By Published On: December 1, 2017Categories: Uncategorized

It’s been a hectic week for markets, responding to post-holiday trends and a bearish inventory report, all with OPEC hovering over everyone’s market expectations. Yesterday’s announcement of OPEC’s extension turned into a grand non-issue, with markets closing exactly one cent below their opening price.

Yesterday, OPEC and the coalition of Non-OPEC countries agreed to extend production cuts through the end of 2018, an outcome that the market was anticipating and had already priced into the market. Still, the complete lack of enthusiasm following the announcement could indicate that markets are growing more accustomed to OPEC activity – which may be a problem for the organization when the deal ends. The extension comes with an escape clause if markets get too overheated, with a market review in June.

The API and EIA once again did not line up in their reported inventory stats, though both were bearish for markets. The API showed a crude stock build, rising diesel inventories and a medium-sized gasoline draw. The EIA reported a crude inventory draw, but large builds for refined products. The builds were likely the result of record refinery production for this time of year, the first time refinery input has ever surpassed 17 MMbpd in Q4.  Strong refiner margins are incentivizing more and more production of refined products, which should keep consumers well supplied through the winter.

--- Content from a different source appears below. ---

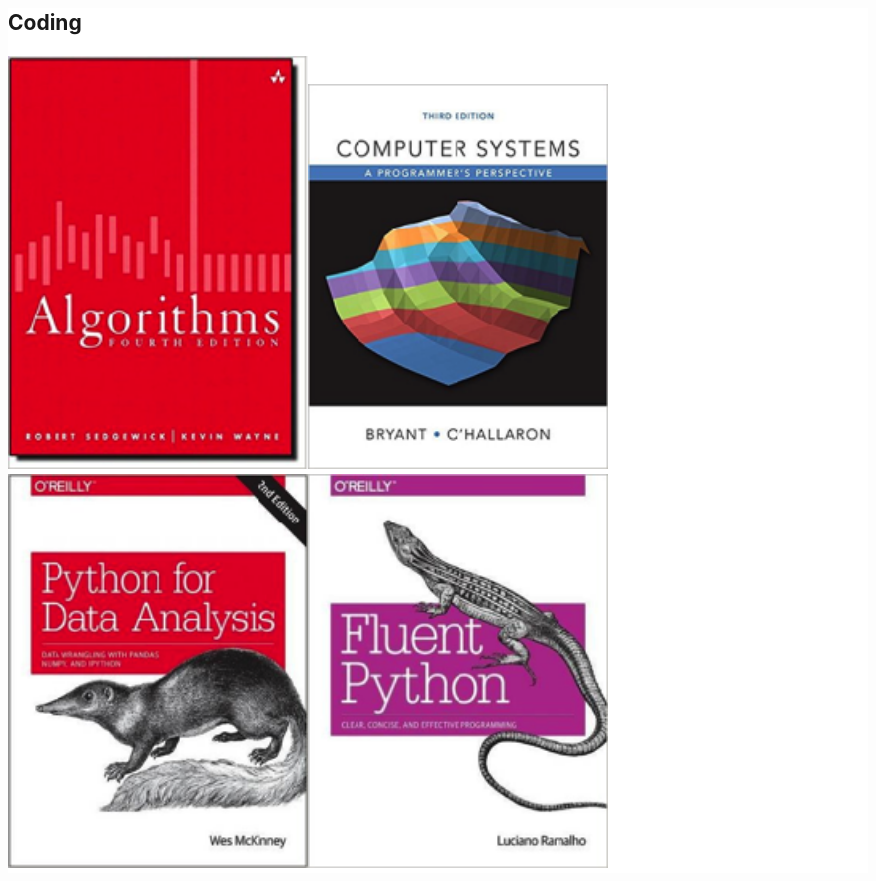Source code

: 
## Coding

<img src="images/Algo.png" width="300px"><img src="images/CSAPP.png" width="300px">
<img src="images/python_for_data_analysis.png" width="300px"><img src="images/fluent_python.png" width="300px">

Crude oil prices are lower this week, beginning the week at $58.95 and opening this morning at just $57.42, a 2.6% decline. Of course, last week we expected a comparable price decrease and were surprised by a late-Friday bump in prices, so this week’s outcome is far from certain. Prices saw up-down-up movements on both Wednesday and Thursday thanks to the EIA and OPEC. Strong refinery runs will keep diesel prices elevated for the foreseeable future.

Although diesel price trends look different from this past week, the resulting 2.6% decline (5 cents for diesel) was the same. Prices fell drastically yesterday as markets fully processed the EIA data and OPEC created some market fluctuations. Monday saw diesel prices open at a strong $1.9529, the highest opening price of the week. Four days of losses followed, though today is on an upward bent that could eliminate the losses from this week.

Gasoline has outpaced diesel and crude oil losses, shedding 5.4 cents (3.0%) this week as demand declined by a whopping 800 kbpd this past week. Whether the trend was a pre-holiday blip or signifies a longer trend is yet to be seen. Gasoline prices began the week at $1.7861, and managed to pick up steam early in the week before seeing huge losses on Wednesday. Today prices opened at just $1.7321; unlike crude and diesel, gasoline gains this morning have been muted.